The majority, Rubin said, are re-incarcerated for “technical probation violations,” with the top two examples being “dirty urine from smoking marijuana” and a failure to show up for appointments with parole officers.
The other Reform Alliance partners are hedge-fund manager Daniel Loeb, banker Michael Novogratz, and venture capitalist Robert Smith. All told, the organization will start with $50 million invested from its various principals. They were chosen, Rubin says, because “they had a ton of capital they could contribute individually, and they cared deeply about this issue. And I wanted people who had a massive platform so they could help make a difference.”

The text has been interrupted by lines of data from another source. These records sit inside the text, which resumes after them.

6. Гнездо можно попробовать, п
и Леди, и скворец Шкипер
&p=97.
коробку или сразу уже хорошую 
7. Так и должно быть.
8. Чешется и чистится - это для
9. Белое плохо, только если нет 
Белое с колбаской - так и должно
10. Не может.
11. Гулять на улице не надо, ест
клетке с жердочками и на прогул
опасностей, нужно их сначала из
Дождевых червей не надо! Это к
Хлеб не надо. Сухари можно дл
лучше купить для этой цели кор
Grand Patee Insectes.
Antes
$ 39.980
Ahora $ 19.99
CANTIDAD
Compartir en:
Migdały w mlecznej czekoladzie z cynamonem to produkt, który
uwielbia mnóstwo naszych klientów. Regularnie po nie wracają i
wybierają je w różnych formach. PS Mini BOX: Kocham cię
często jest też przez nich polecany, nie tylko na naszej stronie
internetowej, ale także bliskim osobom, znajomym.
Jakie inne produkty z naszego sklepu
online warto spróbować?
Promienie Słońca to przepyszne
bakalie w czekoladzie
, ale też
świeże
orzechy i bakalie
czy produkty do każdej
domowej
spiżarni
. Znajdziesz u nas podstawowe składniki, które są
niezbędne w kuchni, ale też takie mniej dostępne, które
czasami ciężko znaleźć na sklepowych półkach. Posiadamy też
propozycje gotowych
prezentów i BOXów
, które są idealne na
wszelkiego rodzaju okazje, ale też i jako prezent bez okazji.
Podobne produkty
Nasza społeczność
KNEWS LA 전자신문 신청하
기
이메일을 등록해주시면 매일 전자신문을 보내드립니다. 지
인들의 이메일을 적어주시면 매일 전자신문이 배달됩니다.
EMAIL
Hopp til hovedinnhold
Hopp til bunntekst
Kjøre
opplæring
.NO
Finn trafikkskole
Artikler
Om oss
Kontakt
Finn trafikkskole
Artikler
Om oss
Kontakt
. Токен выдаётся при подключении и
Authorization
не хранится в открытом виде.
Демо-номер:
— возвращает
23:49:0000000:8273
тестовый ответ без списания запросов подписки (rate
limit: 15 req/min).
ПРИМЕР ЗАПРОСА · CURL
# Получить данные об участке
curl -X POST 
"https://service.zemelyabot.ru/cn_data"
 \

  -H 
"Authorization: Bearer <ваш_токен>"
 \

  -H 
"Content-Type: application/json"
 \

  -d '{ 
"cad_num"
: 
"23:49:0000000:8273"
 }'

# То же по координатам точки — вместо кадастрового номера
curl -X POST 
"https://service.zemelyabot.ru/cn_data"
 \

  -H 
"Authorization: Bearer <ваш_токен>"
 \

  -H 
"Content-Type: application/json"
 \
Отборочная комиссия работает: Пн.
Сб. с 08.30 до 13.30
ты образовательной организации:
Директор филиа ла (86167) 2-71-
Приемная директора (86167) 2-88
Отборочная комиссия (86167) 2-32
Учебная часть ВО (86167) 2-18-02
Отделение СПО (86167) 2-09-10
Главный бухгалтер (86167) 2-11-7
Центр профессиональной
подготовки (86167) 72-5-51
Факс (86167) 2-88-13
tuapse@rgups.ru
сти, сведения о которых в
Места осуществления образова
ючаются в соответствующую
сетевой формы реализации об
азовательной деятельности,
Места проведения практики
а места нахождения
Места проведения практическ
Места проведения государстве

Rubin says the alliance — which can be found on the internet at reformnow.com and on Twitter and Instagram at @reform — will work to change laws on a state-by-state basis while running a public awareness campaign.
“It’s about changing laws, changing policies, and really just educating people," Rubin said. "You’ve got to start a movement. And I want to be clear: Meek believes and I believe and all of our partners believe that there are a lot of people who belong in prison. We want our communities to be safe and our law enforcement officers to be safe. But there are also a lot of people who don’t belong in prison who are incarcerated.”
Thirty CEO candidates were interviewed, Rubin says, before Jones was chosen to lead the organization. “For me, I used to think of him as a TV personality. What I didn’t understand is that this is a guy who’s taken his entire life to focus on criminal justice reform, but he’s never had the platform that we’re going to deliver, the amount of capital we have.”
As for Mill, whose Motivation Tour kicks off Feb. 19 in Miami and is scheduled to play the Met Philadelphia on March 15 and 16, Rubin says his legal status remains unchanged since the summer of 2018. He remains out of prison on bail and is still scheduled to be on probation until 2023. “I just wanna get off probation I been on the s--- my whole life,” he tweeted Monday. “11 years of asking for permission.”
Mill’s case is still assigned to Philadelphia Common Pleas Court Judge Genece Brinkley, who handed down the two- to four-year sentence in November 2017. His lawyers have appealed to Pennsylvania State Superior Court for a new trial, with no word as to when a decision might come down.
“I’d say for somebody who’s been on probation now for 11 years and has another five years left of probation, he couldn’t be doing any better,” Rubin says. “But he goes to bed every night and wakes up not knowing if that’s the day they’re going to try to put him back into jail.”